I did a ride/race (don't think it was USCF) about 15 years ago in San Diego that started downtown, made it's way to the beach, did some climbing around Point Loma (I think) and then ended up back downdown. It was a pretty huge event -- hundreds of riders and full traffic control.

It was a really nice ride, but I can't Google anything that looks like that.

Any ideas about what the ride was and whether it's still held?


----------



## svend (Jul 18, 2003)

gcaz said:


> I did a ride/race (don't think it was USCF) about 15 years ago in San Diego that started downtown, made it's way to the beach, did some climbing around Point Loma (I think) and then ended up back downdown.

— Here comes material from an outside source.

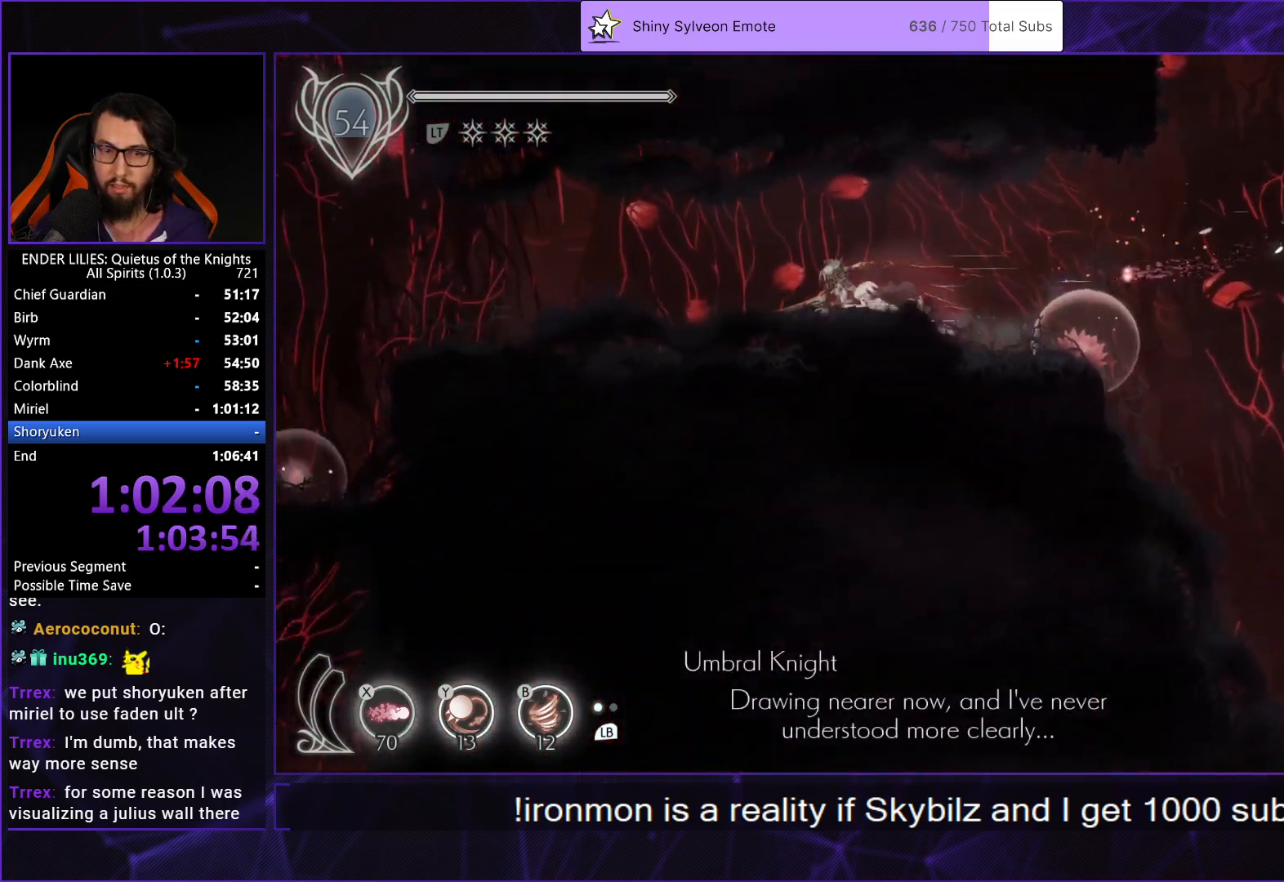
{"buttons": ["R1", "DPAD_LEFT"], "left_stick": "center", "right_stick": "down", "events": []}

It was a pretty huge event -- hundreds of riders and full traffic control.
> 
> It was a really nice ride, but I can't Google anything that looks like that.
> 
> Any ideas about what the ride was and whether it's still held?


Wow, great loop, I'm sure it isn't held anymore. Too bad as that would be a fun one. 
SD road race held in late Feb in East County is a good ride.


----------



## gcaz (Mar 24, 2005)

svend said:


> Wow, great loop, I'm sure it isn't held anymore. Too bad as that would be a fun one.
> SD road race held in late Feb in East County is a good ride.


I think it's no more; I checked every ride from USCF to charity rides and it doesn't look like it's done anymore.

On the other hand I found some other rides that look fun!

Thanks!


----------